I could not get enough because of how much bigger the world was every time I finished a work. With each piece, I got better at  grappling with form and function and language—though if I’m being honest, it never really got any easier. Teachers kept throwing  out taller hurdles, posing tougher questions, holding up higher bars.  The literary devices grew more complex, and the moral dilemmas  of context more entrenched. Still, wild horses couldn’t keep me out  of the fray, for the gift of the struggle was worth it. What a view on  the other side! 

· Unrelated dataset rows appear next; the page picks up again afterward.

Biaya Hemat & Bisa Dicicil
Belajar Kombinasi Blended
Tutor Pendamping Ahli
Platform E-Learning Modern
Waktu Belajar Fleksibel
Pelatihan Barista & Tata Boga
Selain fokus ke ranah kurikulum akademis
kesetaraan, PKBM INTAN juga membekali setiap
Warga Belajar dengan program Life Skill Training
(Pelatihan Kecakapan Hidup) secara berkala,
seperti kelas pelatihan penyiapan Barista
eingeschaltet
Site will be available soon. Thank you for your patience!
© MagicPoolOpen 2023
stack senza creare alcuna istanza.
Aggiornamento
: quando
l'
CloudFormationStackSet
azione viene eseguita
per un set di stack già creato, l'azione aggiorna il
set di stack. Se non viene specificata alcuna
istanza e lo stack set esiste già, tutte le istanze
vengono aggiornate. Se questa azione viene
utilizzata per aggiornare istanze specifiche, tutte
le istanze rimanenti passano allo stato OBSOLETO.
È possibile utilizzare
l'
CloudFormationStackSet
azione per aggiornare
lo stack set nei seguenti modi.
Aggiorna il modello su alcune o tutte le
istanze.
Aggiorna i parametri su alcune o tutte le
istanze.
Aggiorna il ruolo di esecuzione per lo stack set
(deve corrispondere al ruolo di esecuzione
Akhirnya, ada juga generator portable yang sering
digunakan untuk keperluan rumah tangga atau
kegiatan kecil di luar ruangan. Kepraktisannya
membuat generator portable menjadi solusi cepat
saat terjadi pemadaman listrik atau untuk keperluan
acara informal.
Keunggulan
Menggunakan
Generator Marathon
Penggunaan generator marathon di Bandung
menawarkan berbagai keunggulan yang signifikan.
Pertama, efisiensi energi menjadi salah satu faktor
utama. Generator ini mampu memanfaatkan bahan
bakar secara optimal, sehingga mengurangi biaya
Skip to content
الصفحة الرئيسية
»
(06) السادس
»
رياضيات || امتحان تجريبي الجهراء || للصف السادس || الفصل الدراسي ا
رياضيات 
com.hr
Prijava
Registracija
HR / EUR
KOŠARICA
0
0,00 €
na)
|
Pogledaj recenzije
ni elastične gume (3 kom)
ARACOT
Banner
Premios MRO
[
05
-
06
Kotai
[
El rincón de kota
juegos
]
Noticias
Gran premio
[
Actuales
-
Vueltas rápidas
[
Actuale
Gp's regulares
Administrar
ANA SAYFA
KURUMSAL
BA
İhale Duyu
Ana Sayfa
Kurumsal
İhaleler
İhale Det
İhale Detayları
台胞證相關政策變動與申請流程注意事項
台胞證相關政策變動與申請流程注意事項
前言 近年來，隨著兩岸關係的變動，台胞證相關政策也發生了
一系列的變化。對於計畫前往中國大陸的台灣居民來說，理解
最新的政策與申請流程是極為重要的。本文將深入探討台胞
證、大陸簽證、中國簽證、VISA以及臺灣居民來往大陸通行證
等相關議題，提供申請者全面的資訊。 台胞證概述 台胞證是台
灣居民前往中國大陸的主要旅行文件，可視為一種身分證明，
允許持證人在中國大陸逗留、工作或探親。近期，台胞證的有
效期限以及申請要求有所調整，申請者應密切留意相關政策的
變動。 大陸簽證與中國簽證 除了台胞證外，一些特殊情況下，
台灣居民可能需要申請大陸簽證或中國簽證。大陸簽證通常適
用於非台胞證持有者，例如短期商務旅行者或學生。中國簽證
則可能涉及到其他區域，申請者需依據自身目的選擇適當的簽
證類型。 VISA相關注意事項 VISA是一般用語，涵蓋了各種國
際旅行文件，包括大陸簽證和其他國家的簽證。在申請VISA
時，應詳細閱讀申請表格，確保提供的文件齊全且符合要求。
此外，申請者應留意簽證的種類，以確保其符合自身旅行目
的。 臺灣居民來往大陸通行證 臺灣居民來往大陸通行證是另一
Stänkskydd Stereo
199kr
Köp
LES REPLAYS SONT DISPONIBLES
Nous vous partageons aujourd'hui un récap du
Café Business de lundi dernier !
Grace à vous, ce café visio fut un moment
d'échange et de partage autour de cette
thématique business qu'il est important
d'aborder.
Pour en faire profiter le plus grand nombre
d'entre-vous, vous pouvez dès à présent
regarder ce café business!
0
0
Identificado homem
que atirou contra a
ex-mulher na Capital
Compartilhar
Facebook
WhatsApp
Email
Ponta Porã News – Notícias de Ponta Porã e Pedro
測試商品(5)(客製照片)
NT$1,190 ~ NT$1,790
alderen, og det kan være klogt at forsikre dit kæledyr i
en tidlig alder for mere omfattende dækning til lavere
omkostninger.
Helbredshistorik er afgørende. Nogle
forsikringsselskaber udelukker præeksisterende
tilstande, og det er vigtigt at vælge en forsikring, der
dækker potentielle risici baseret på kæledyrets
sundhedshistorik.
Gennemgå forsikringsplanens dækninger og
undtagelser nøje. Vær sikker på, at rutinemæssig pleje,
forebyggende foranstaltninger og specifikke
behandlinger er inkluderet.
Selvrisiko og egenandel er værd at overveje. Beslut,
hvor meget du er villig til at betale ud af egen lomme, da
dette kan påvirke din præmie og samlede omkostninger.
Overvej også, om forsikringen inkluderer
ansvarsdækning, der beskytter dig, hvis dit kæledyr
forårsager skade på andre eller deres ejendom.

In the 1990s, actor Tom Hanks made a baseball movie called  A League of Their Own. It was the story of an all-female traveling  baseball team picking up the entertainment baton for men who were  away at war. It was an anthem for women, its characters revealing all  sides of the complex creatures we are. The slapstick, inflammatory style made us laugh, but the arc of the story made us bold. In the movie’s most pivotal scene, Geena Davis, who plays Dottie, the tough-nosed, best player in the league, finally decides she’s had enough. “I  quit,” she says. “It’s just too hard.”

To which Tom Hanks, the sloppy  chauvinistic manager who becomes their biggest fan, replies, “Too  hard? Of course it’s hard! If it wasn’t, everybody would do it. It’s the hard that makes it great.” 

That’s exactly why I remember The Pearl. And Jolene Lewis. And Ivan Denisovich. It’s why I appreciate the painful series of drafts it  took to get me to an A on my first college research paper. I remember thinking Peggy Gipson must surely be the shrew Shakespeare was  speaking of taming, but I eventually discovered she wasn’t. She was just the wall I had to run through to be able to see. 

Great teachers do that. They crack open a door and cue the siren’s song that lures you in. Once inside, they give you hard. And then  they let you decide what to do about it. I live indebted to them for the view.